Zwischen den Patientenkontakten mal eben ein Fenster öffnen, um den Raum zu lüften? Unmöglich, aber ist ja auch nur Infektsaison. Nebenan darf ich einen weiteren halben Raum benutzen. Dieser wird durch eine magische Grenze geteilt. Auf die Krankenhausseite soll ich nicht, auch nichts von dort benutzen. Ich muss mich schön links halten. Dort steht zumindest eine Liege und man hat die Möglichkeit, eine Infusion zu geben. Ich bin begeistert.

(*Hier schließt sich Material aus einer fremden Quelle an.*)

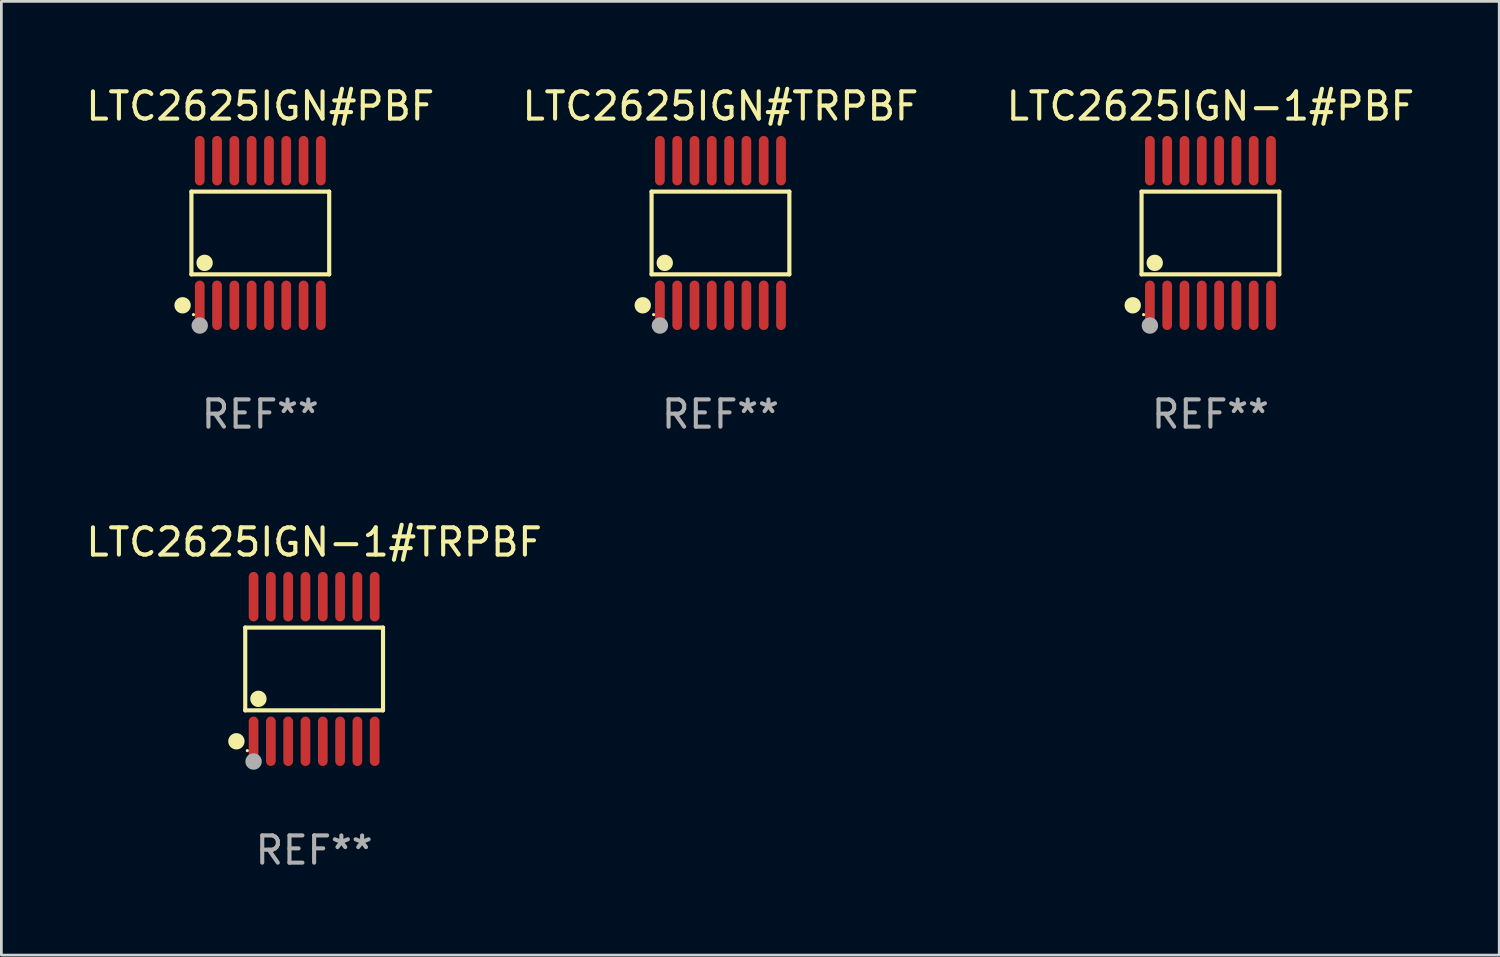
<source format=kicad_pcb>
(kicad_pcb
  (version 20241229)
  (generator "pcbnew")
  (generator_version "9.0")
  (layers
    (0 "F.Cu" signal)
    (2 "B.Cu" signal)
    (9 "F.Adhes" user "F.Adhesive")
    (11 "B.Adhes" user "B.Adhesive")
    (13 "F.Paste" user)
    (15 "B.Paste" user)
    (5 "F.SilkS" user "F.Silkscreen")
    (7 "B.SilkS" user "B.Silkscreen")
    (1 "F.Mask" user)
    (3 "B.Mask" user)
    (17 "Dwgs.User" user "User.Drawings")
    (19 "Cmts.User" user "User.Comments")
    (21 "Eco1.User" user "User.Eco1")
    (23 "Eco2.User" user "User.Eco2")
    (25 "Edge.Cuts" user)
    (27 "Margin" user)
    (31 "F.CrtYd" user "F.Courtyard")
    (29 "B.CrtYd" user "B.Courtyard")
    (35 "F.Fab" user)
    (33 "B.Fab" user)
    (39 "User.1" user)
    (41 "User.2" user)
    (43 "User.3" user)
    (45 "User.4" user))
  (footprint "LTC2625IGN-1#PBF"
    (layer "F.Cu")
    (at 41.387 5.503)
    (property "Reference" "LTC2625IGN-1#PBF" (at 0 -4.655 0) (layer "F.SilkS") (effects (font (size 1 1) (thickness 0.15))))
    (attr through_hole)
    (fp_line (start -2.529 -1.519) (end 2.529 -1.519) (stroke (width 0.152) (type solid)) (layer "F.SilkS"))
    (fp_line (start -2.529 1.519) (end -2.529 -1.519) (stroke (width 0.152) (type solid)) (layer "F.SilkS"))
    (fp_line (start 2.529 -1.519) (end 2.529 1.519) (stroke (width 0.152) (type solid)) (layer "F.SilkS"))
    (fp_line (start 2.529 1.519) (end -2.529 1.519) (stroke (width 0.152) (type solid)) (layer "F.SilkS"))
    (fp_circle (center -2.853 2.655) (end -2.703 2.655) (stroke (width 0.3) (type solid)) (fill no) (layer "F.SilkS"))
    (fp_circle (center -2.453 2.998) (end -2.423 2.998) (stroke (width 0.06) (type solid)) (fill no) (layer "F.SilkS"))
    (fp_circle (center -2.045 1.097) (end -1.895 1.097) (stroke (width 0.3) (type solid)) (fill no) (layer "F.SilkS"))
    (fp_circle (center -2.223 3.398) (end -2.072 3.398) (stroke (width 0.3) (type solid)) (fill no) (layer "F.Fab"))
    (fp_text user "REF**" (at 0 6.655 0) (layer "F.Fab") (effects (font (size 1 1) (thickness 0.15))))
    (pad "1" smd oval (at -2.223 2.655) (size 0.356 1.815) (layers "F.Cu" "F.Mask" "F.Paste"))
    (pad "2" smd oval (at -1.588 2.655) (size 0.356 1.815) (layers "F.Cu" "F.Mask" "F.Paste"))
    (pad "3" smd oval (at -0.953 2.655) (size 0.356 1.815) (layers "F.Cu" "F.Mask" "F.Paste"))
    (pad "4" smd oval (at -0.318 2.655) (size 0.356 1.815) (layers "F.Cu" "F.Mask" "F.Paste"))
    (pad "5" smd oval (at 0.318 2.655) (size 0.356 1.815) (layers "F.Cu" "F.Mask" "F.Paste"))
    (pad "6" smd oval (at 0.953 2.655) (size 0.356 1.815) (layers "F.Cu" "F.Mask" "F.Paste"))
    (pad "7" smd oval (at 1.588 2.655) (size 0.356 1.815) (layers "F.Cu" "F.Mask" "F.Paste"))
    (pad "8" smd oval (at 2.223 2.655) (size 0.356 1.815) (layers "F.Cu" "F.Mask" "F.Paste"))
    (pad "9" smd oval (at 2.223 -2.655) (size 0.356 1.815) (layers "F.Cu" "F.Mask" "F.Paste"))
    (pad "10" smd oval (at 1.588 -2.655) (size 0.356 1.815) (layers "F.Cu" "F.Mask" "F.Paste"))
    (pad "11" smd oval (at 0.953 -2.655) (size 0.356 1.815) (layers "F.Cu" "F.Mask" "F.Paste"))
    (pad "12" smd oval (at 0.318 -2.655) (size 0.356 1.815) (layers "F.Cu" "F.Mask" "F.Paste"))
    (pad "13" smd oval (at -0.318 -2.655) (size 0.356 1.815) (layers "F.Cu" "F.Mask" "F.Paste"))
    (pad "14" smd oval (at -0.953 -2.655) (size 0.356 1.815) (layers "F.Cu" "F.Mask" "F.Paste"))
    (pad "15" smd oval (at -1.588 -2.655) (size 0.356 1.815) (layers "F.Cu" "F.Mask" "F.Paste"))
    (pad "16" smd oval (at -2.223 -2.655) (size 0.356 1.815) (layers "F.Cu" "F.Mask" "F.Paste")))
  (footprint "LTC2625IGN#PBF"
    (layer "F.Cu")
    (at 6.506 5.503)
    (property "Reference" "LTC2625IGN#PBF" (at 0 -4.655 0) (layer "F.SilkS") (effects (font (size 1 1) (thickness 0.15))))
    (attr through_hole)
    (fp_line (start -2.529 -1.519) (end 2.529 -1.519) (stroke (width 0.152) (type solid)) (layer "F.SilkS"))
    (fp_line (start -2.529 1.519) (end -2.529 -1.519) (stroke (width 0.152) (type solid)) (layer "F.SilkS"))
    (fp_line (start 2.529 -1.519) (end 2.529 1.519) (stroke (width 0.152) (type solid)) (layer "F.SilkS"))
    (fp_line (start 2.529 1.519) (end -2.529 1.519) (stroke (width 0.152) (type solid)) (layer "F.SilkS"))
    (fp_circle (center -2.853 2.655) (end -2.703 2.655) (stroke (width 0.3) (type solid)) (fill no) (layer "F.SilkS"))
    (fp_circle (center -2.453 2.998) (end -2.423 2.998) (stroke (width 0.06) (type solid)) (fill no) (layer "F.SilkS"))
    (fp_circle (center -2.045 1.097) (end -1.895 1.097) (stroke (width 0.3) (type solid)) (fill no) (layer "F.SilkS"))
    (fp_circle (center -2.223 3.398) (end -2.072 3.398) (stroke (width 0.3) (type solid)) (fill no) (layer "F.Fab"))
    (fp_text user "REF**" (at 0 6.655 0) (layer "F.Fab") (effects (font (size 1 1) (thickness 0.15))))
    (pad "1" smd oval (at -2.223 2.655) (size 0.356 1.815) (layers "F.Cu" "F.Mask" "F.Paste"))
    (pad "2" smd oval (at -1.588 2.655) (size 0.356 1.815) (layers "F.Cu" "F.Mask" "F.Paste"))
    (pad "3" smd oval (at -0.953 2.655) (size 0.356 1.815) (layers "F.Cu" "F.Mask" "F.Paste"))
    (pad "4" smd oval (at -0.318 2.655) (size 0.356 1.815) (layers "F.Cu" "F.Mask" "F.Paste"))
    (pad "5" smd oval (at 0.318 2.655) (size 0.356 1.815) (layers "F.Cu" "F.Mask" "F.Paste"))
    (pad "6" smd oval (at 0.953 2.655) (size 0.356 1.815) (layers "F.Cu" "F.Mask" "F.Paste"))
    (pad "7" smd oval (at 1.588 2.655) (size 0.356 1.815) (layers "F.Cu" "F.Mask" "F.Paste"))
    (pad "8" smd oval (at 2.223 2.655) (size 0.356 1.815) (layers "F.Cu" "F.Mask" "F.Paste"))
    (pad "9" smd oval (at 2.223 -2.655) (size 0.356 1.815) (layers "F.Cu" "F.Mask" "F.Paste"))
    (pad "10" smd oval (at 1.588 -2.655) (size 0.356 1.815) (layers "F.Cu" "F.Mask" "F.Paste"))
    (pad "11" smd oval (at 0.953 -2.655) (size 0.356 1.815) (layers "F.Cu" "F.Mask" "F.Paste"))
    (pad "12" smd oval (at 0.318 -2.655) (size 0.356 1.815) (layers "F.Cu" "F.Mask" "F.Paste"))
    (pad "13" smd oval (at -0.318 -2.655) (size 0.356 1.815) (layers "F.Cu" "F.Mask" "F.Paste"))
    (pad "14" smd oval (at -0.953 -2.655) (size 0.356 1.815) (layers "F.Cu" "F.Mask" "F.Paste"))
    (pad "15" smd oval (at -1.588 -2.655) (size 0.356 1.815) (layers "F.Cu" "F.Mask" "F.Paste"))
    (pad "16" smd oval (at -2.223 -2.655) (size 0.356 1.815) (layers "F.Cu" "F.Mask" "F.Paste")))
  (footprint "LTC2625IGN-1#TRPBF"
    (layer "F.Cu")
    (at 8.482 21.509)
    (property "Reference" "LTC2625IGN-1#TRPBF" (at 0 -4.655 0) (layer "F.SilkS") (effects (font (size 1 1) (thickness 0.15))))
    (attr through_hole)
    (fp_line (start -2.529 -1.519) (end 2.529 -1.519) (stroke (width 0.152) (type solid)) (layer "F.SilkS"))
    (fp_line (start -2.529 1.519) (end -2.529 -1.519) (stroke (width 0.152) (type solid)) (layer "F.SilkS"))
    (fp_line (start 2.529 -1.519) (end 2.529 1.519) (stroke (width 0.152) (type solid)) (layer "F.SilkS"))
    (fp_line (start 2.529 1.519) (end -2.529 1.519) (stroke (width 0.152) (type solid)) (layer "F.SilkS"))
    (fp_circle (center -2.853 2.655) (end -2.703 2.655) (stroke (width 0.3) (type solid)) (fill no) (layer "F.SilkS"))
    (fp_circle (center -2.453 2.998) (end -2.423 2.998) (stroke (width 0.06) (type solid)) (fill no) (layer "F.SilkS"))
    (fp_circle (center -2.045 1.097) (end -1.895 1.097) (stroke (width 0.3) (type solid)) (fill no) (layer "F.SilkS"))
    (fp_circle (center -2.223 3.398) (end -2.072 3.398) (stroke (width 0.3) (type solid)) (fill no) (layer "F.Fab"))
    (fp_text user "REF**" (at 0 6.655 0) (layer "F.Fab") (effects (font (size 1 1) (thickness 0.15))))
    (pad "1" smd oval (at -2.223 2.655) (size 0.356 1.815) (layers "F.Cu" "F.Mask" "F.Paste"))
    (pad "2" smd oval (at -1.588 2.655) (size 0.356 1.815) (layers "F.Cu" "F.Mask" "F.Paste"))
    (pad "3" smd oval (at -0.953 2.655) (size 0.356 1.815) (layers "F.Cu" "F.Mask" "F.Paste"))
    (pad "4" smd oval (at -0.318 2.655) (size 0.356 1.815) (layers "F.Cu" "F.Mask" "F.Paste"))
    (pad "5" smd oval (at 0.318 2.655) (size 0.356 1.815) (layers "F.Cu" "F.Mask" "F.Paste"))
    (pad "6" smd oval (at 0.953 2.655) (size 0.356 1.815) (layers "F.Cu" "F.Mask" "F.Paste"))
    (pad "7" smd oval (at 1.588 2.655) (size 0.356 1.815) (layers "F.Cu" "F.Mask" "F.Paste"))
    (pad "8" smd oval (at 2.223 2.655) (size 0.356 1.815) (layers "F.Cu" "F.Mask" "F.Paste"))
    (pad "9" smd oval (at 2.223 -2.655) (size 0.356 1.815) (layers "F.Cu" "F.Mask" "F.Paste"))
    (pad "10" smd oval (at 1.588 -2.655) (size 0.356 1.815) (layers "F.Cu" "F.Mask" "F.Paste"))
    (pad "11" smd oval (at 0.953 -2.655) (size 0.356 1.815) (layers "F.Cu" "F.Mask" "F.Paste"))
    (pad "12" smd oval (at 0.318 -2.655) (size 0.356 1.815) (layers "F.Cu" "F.Mask" "F.Paste"))
    (pad "13" smd oval (at -0.318 -2.655) (size 0.356 1.815) (layers "F.Cu" "F.Mask" "F.Paste"))
    (pad "14" smd oval (at -0.953 -2.655) (size 0.356 1.815) (layers "F.Cu" "F.Mask" "F.Paste"))
    (pad "15" smd oval (at -1.588 -2.655) (size 0.356 1.815) (layers "F.Cu" "F.Mask" "F.Paste"))
    (pad "16" smd oval (at -2.223 -2.655) (size 0.356 1.815) (layers "F.Cu" "F.Mask" "F.Paste")))
  (footprint "LTC2625IGN#TRPBF"
    (layer "F.Cu")
    (at 23.399 5.503)
    (property "Reference" "LTC2625IGN#TRPBF" (at 0 -4.655 0) (layer "F.SilkS") (effects (font (size 1 1) (thickness 0.15))))
    (attr through_hole)
    (fp_line (start -2.529 -1.519) (end 2.529 -1.519) (stroke (width 0.152) (type solid)) (layer "F.SilkS"))
    (fp_line (start -2.529 1.519) (end -2.529 -1.519) (stroke (width 0.152) (type solid)) (layer "F.SilkS"))
    (fp_line (start 2.529 -1.519) (end 2.529 1.519) (stroke (width 0.152) (type solid)) (layer "F.SilkS"))
    (fp_line (start 2.529 1.519) (end -2.529 1.519) (stroke (width 0.152) (type solid)) (layer "F.SilkS"))
    (fp_circle (center -2.853 2.655) (end -2.703 2.655) (stroke (width 0.3) (type solid)) (fill no) (layer "F.SilkS"))
    (fp_circle (center -2.453 2.998) (end -2.423 2.998) (stroke (width 0.06) (type solid)) (fill no) (layer "F.SilkS"))
    (fp_circle (center -2.045 1.097) (end -1.895 1.097) (stroke (width 0.3) (type solid)) (fill no) (layer "F.SilkS"))
    (fp_circle (center -2.223 3.398) (end -2.072 3.398) (stroke (width 0.3) (type solid)) (fill no) (layer "F.Fab"))
    (fp_text user "REF**" (at 0 6.655 0) (layer "F.Fab") (effects (font (size 1 1) (thickness 0.15))))
    (pad "1" smd oval (at -2.223 2.655) (size 0.356 1.815) (layers "F.Cu" "F.Mask" "F.Paste"))
    (pad "2" smd oval (at -1.588 2.655) (size 0.356 1.815) (layers "F.Cu" "F.Mask" "F.Paste"))
    (pad "3" smd oval (at -0.953 2.655) (size 0.356 1.815) (layers "F.Cu" "F.Mask" "F.Paste"))
    (pad "4" smd oval (at -0.318 2.655) (size 0.356 1.815) (layers "F.Cu" "F.Mask" "F.Paste"))
    (pad "5" smd oval (at 0.318 2.655) (size 0.356 1.815) (layers "F.Cu" "F.Mask" "F.Paste"))
    (pad "6" smd oval (at 0.953 2.655) (size 0.356 1.815) (layers "F.Cu" "F.Mask" "F.Paste"))
    (pad "7" smd oval (at 1.588 2.655) (size 0.356 1.815) (layers "F.Cu" "F.Mask" "F.Paste"))
    (pad "8" smd oval (at 2.223 2.655) (size 0.356 1.815) (layers "F.Cu" "F.Mask" "F.Paste"))
    (pad "9" smd oval (at 2.223 -2.655) (size 0.356 1.815) (layers "F.Cu" "F.Mask" "F.Paste"))
    (pad "10" smd oval (at 1.588 -2.655) (size 0.356 1.815) (layers "F.Cu" "F.Mask" "F.Paste"))
    (pad "11" smd oval (at 0.953 -2.655) (size 0.356 1.815) (layers "F.Cu" "F.Mask" "F.Paste"))
    (pad "12" smd oval (at 0.318 -2.655) (size 0.356 1.815) (layers "F.Cu" "F.Mask" "F.Paste"))
    (pad "13" smd oval (at -0.318 -2.655) (size 0.356 1.815) (layers "F.Cu" "F.Mask" "F.Paste"))
    (pad "14" smd oval (at -0.953 -2.655) (size 0.356 1.815) (layers "F.Cu" "F.Mask" "F.Paste"))
    (pad "15" smd oval (at -1.588 -2.655) (size 0.356 1.815) (layers "F.Cu" "F.Mask" "F.Paste"))
    (pad "16" smd oval (at -2.223 -2.655) (size 0.356 1.815) (layers "F.Cu" "F.Mask" "F.Paste")))
  (gr_rect
    (start -3 -3)
    (end 51.988 32.012)
    (stroke (width 0.1) (type default))
    (fill no)
    (layer "Edge.Cuts")))
</source>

Für einen Patienten mit Bronchitis hätte ich gerne einen CRP-Schnelltest. Gibt es nicht. Entweder ich nehme ihm ein komplettes Labor ab, dessen Ergebnis ich in einer Stunde bekomme, oder ich verzichte darauf. Ich verzichte. Also doch eher das Rezept mit dem Antibiotikum. Denn der Patient will definitiv nicht noch länger draußen auf dem Gang sitzen. Innerlich fluche ich.
Die nächste Patientin hat Glück: Ich kann zumindest einen Urin-Stix machen. Nur wenn ich jetzt auch noch eine Pyelonephritis oder einen Aufstau ausschließen möchte … Nein, ein Sonogerät steht mir nicht zur Verfügung. Das im Nachbarraum gehört dem Krankenhaus. Und wenn ich eine Sono brauche, muss ich die Patientin in die Notaufnahme rüberschicken und sie muss dort das ganze Prozedere von vorne durchlaufen. Prima.
Ich sitze im unbelüftbaren „Ebola“-Zimmer mit einem U-Stix und einem Nadeldrucker
Ich sitze an meinem mir zugewiesenen Platz, kämpfe die meiste Zeit mit den fehlenden Strukturen und der Bürokratie, verdrehe die Augen nach oben und entdecke über der Liege einen Karton mit der Aufschrift „Ebola“. Für Ebola wäre ich hier also gerüstet? Interessant.
Während ich also „arbeite“, versuche, meinem hohen Standard gerecht zu werden und daher etwas verzweifle, denke ich an meine Praxis. Sie entspricht den hygienischen, digitalen und allen anderen Ansprüchen, die die KV, das Gesundheitsamt und sonstige Behörden inzwischen von uns fordern. Aber ich sitze hier im unbelüftbaren „Ebola“-Zimmer mit einem Urin-Stix und einem Nadeldrucker.
Ich bin mehr als erleichtert, als meine Zeit dort vorbei ist. Und mehr als entsetzt darüber, wie wenig Geld ich für meine Leistungen dort erhalte – abzüglich der Notdienstpauschalen, die die KV ja sowieso von jedem Kassenarzt abzieht. Ich zumindest wäre bereit, mehr Sitzdienste zu machen. Aber nicht unter widrigen Bedingungen, sondern mit dem Standard, in dem Medizin im Jahre 2023 möglich sein sollte.